(EXTRACTED TEXT begins)

So what you have is you have the traditional pattern of development is incremental approach that has a huge upside financially because it can change and evolve and adapt and grow. And very limited downsides financially. And then you can trust that with our new approach, which is built to it’s peak and only experiences decline afterwards. This goes to the core of why our cities struggle. Why we build places that wake up one day and you realize that you’re really fragile. We have way more stuff and we have not enough tax space to take care of it all.

These are rude awakenings we’re waking up to that this development pattern doesn’t work.

Stacy Mitchell: The Taco John’s analysis, that’s really eye opening and folks can find that on the Strong Towns website. That’s strongtowns.org. And I want to encourage people to start reading your website, if they aren’t already. You guys post several times a week and one of the things that I really love about Strong Towns is you do these great myth busting articles where you look at common conceptions about things and actually peel back and have a closer look at what’s really going on.

One of the things I would recommend to people is the stuff you’ve done around the infrastructure crisis. Which, as you say, is not the crisis that people think it is and we should all be aware of the federal government wanting to build infrastructure in our communities. So people should really take a look at that.

But I want to close by asking you about another common misperception that you’ve written about that’s sort of near and dear to my heart, which has to do with height limits. Often I hear people say, and I live in Portland, Maine, this is common here where we have not enough housing, more people are moving into the city, we don’t have enough housing and we definitely don’t have enough affordable housing. We have a city that’s relatively modest in terms of our heights in our older residential neighborhoods that are multi-family dense. But they’re still only like three and four story buildings. Downtown we have some taller buildings.

But there’s a kind of constant drum beat with this idea that we should okay these giant towers that people want to build and that will increase the supply of housing. But you point out that that doesn’t always work out and that, in fact, this can actually decrease the availability of housing and maybe even affordable housing. Can you walk through why height limits are maybe a good idea and this notion of towers doesn’t always work out the way people think? 

Chuck Marohn: I’ve got to tell you, some of that writing that I did on that has generated more controversy than just about anything I’ve ever written. From everybody from my friends in the free market realm to some of the planners who love the high density, TOD kind of stuff, they have a fetish with it, to some of the affordable housing advocates. Everybody has … It’s like the one thing that all of those disparate groups agree on, is that density in someone else’s neighborhood, in the form of a huge tower, is a great thing. I’ve been to Portland, I’ve been to a lot of these cities that are growing in that way.

(EXTRACTED TEXT ends)
(AVAILABLE DATA begins)

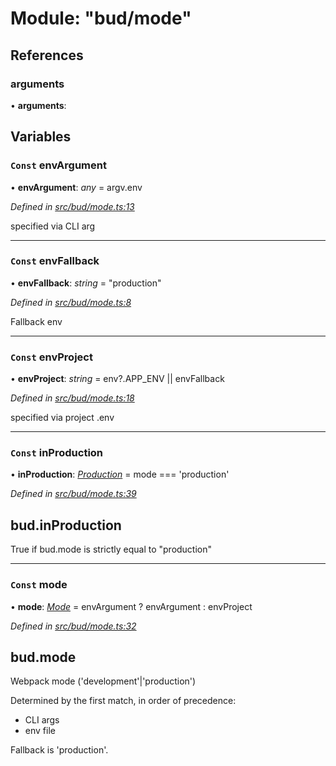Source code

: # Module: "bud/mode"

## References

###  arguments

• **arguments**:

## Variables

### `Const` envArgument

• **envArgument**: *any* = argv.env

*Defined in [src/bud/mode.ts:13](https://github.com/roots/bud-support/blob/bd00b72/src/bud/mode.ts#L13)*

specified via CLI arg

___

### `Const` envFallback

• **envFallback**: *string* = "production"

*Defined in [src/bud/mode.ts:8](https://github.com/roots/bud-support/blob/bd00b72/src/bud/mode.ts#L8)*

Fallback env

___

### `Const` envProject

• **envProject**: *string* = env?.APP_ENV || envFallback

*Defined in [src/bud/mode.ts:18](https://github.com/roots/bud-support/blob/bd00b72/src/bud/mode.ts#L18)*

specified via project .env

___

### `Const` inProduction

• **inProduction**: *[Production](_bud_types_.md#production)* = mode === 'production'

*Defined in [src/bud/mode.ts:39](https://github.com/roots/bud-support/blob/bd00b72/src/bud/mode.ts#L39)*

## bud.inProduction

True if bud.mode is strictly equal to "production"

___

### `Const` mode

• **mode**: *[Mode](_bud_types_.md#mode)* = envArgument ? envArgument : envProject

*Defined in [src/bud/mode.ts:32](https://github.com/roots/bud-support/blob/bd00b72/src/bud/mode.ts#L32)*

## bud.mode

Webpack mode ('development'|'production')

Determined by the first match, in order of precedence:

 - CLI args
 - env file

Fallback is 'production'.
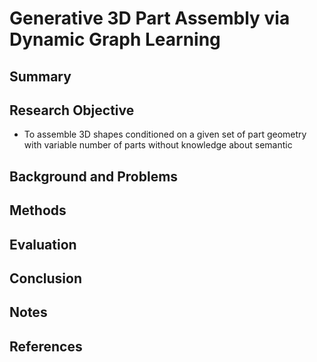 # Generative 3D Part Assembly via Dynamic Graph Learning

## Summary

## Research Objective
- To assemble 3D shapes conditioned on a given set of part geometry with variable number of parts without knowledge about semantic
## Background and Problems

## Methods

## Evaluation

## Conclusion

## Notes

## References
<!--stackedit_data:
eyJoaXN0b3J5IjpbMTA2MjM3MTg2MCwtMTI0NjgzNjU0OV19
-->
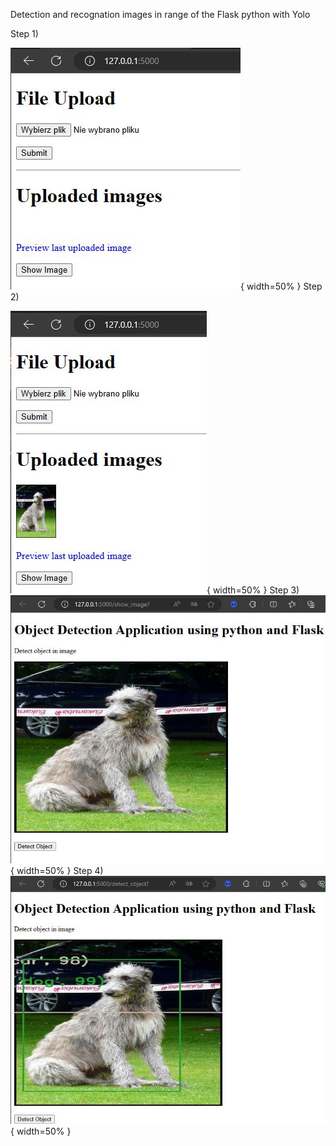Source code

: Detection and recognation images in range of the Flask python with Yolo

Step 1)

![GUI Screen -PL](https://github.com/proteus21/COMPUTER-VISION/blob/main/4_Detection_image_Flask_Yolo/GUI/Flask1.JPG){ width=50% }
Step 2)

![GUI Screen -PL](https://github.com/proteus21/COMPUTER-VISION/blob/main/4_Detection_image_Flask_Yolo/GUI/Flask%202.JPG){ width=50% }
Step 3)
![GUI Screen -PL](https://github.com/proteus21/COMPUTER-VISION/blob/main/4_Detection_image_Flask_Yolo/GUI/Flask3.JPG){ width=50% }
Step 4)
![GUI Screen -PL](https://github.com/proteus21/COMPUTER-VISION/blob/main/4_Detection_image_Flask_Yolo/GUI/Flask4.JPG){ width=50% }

(AVAILABLE DATA ends)

ACTIVITY LIST:
• a. Can you swap "Step" for "Stage" in the records, covering everything from the line containing "True if bud.mode" down to the end of the records, with every other part unchanged and the pictures left out?
• b. Would you carry the interview on city development and height limits forward, picking up right after its last sentence?

RESPONSES:
• a.
True if bud.mode is strictly equal to "production"

___

### `Const` mode

• **mode**: *[Mode](_bud_types_.md#mode)* = envArgument ? envArgument : envProject

*Defined in [src/bud/mode.ts:32](https://github.com/roots/bud-support/blob/bd00b72/src/bud/mode.ts#L32)*

## bud.mode

Webpack mode ('development'|'production')

Determined by the first match, in order of precedence:

 - CLI args
 - env file

Fallback is 'production'.
 # Generative 3D Part Assembly via Dynamic Graph Learning

## Summary

## Research Objective
- To assemble 3D shapes conditioned on a given set of part geometry with variable number of parts without knowledge about semantic
## Background and Problems

## Methods

## Evaluation

## Conclusion

## Notes

## References
<!--stackedit_data:
eyJoaXN0b3J5IjpbMTA2MjM3MTg2MCwtMTI0NjgzNjU0OV19
-->
Source code

: Detection and recognation images in range of the Flask python with Yolo

Stage 1)

![GUI Screen -PL](https://github.com/proteus21/COMPUTER-VISION/blob/main/4_Detection_image_Flask_Yolo/GUI/Flask1.JPG){ width=50% }
Stage 2)

![GUI Screen -PL](https://github.com/proteus21/COMPUTER-VISION/blob/main/4_Detection_image_Flask_Yolo/GUI/Flask%202.JPG){ width=50% }
Stage 3)
![GUI Screen -PL](https://github.com/proteus21/COMPUTER-VISION/blob/main/4_Detection_image_Flask_Yolo/GUI/Flask3.JPG){ width=50% }
Stage 4)
![GUI Screen -PL](https://github.com/proteus21/COMPUTER-VISION/blob/main/4_Detection_image_Flask_Yolo/GUI/Flask4.JPG){ width=50% }

• b.
And you have this bizarre situation where, I mean I saw this many, many times in Portland. You would have homes that, in my community, which is not a wealthy place, would be considered really run down and dilapidated. You would look at them from the outside and they would be in poor condition, the yard wouldn’t be mowed, there’d be garbage all over, a window would be boarded up. And there were people living there. And then you would say, how much is that house worth? I’d look it up on Zillow as we’re going by and it’s like $1.2 million. How is that possible? How is that possible?

It’s only possible if the land is worth $1.19 million and they’re planning on scraping off the house and building something new. Well, when you do that math, what you realize is that no one’s doing that to put in a single family home. That would be absurd. In that market it doesn’t make any sense to buy the land at that price and put in a single family home. What you’ve done is you have a piece of land where they’re planning on a tower. The land is priced, speculatively, for a tower.

And I’ve studied the cultural dynamic that brings this about. It is not rational, it is not based in any market principles, it is more of a psychological effect that happens in boom markets where you get land not priced on supply and demand curve, but really priced in a Robert Schiller, irrational exuberance kind of way.

And what it does is it takes options out of the marketplace. It stagnates markets. It drives up housing prices across the board. And it gives you only a couple small outlets for alleviating that crisis until you have a huge bust. And then everybody loses money, the city is in a really difficult position and then you have relatively more affordable housing but in a really, really painful way.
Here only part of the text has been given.